What the task requires.
Write the data out again, matching every line exactly.

---

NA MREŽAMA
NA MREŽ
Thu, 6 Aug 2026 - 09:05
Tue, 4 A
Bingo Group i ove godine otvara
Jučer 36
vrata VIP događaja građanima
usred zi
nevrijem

---

Reply to the task.
NA MREŽAMA
NA MREŽ
Thu, 6 Aug 2026 - 09:05
Tue, 4 A
Bingo Group i ove godine otvara
Jučer 36
vrata VIP događaja građanima
usred zi
nevrijem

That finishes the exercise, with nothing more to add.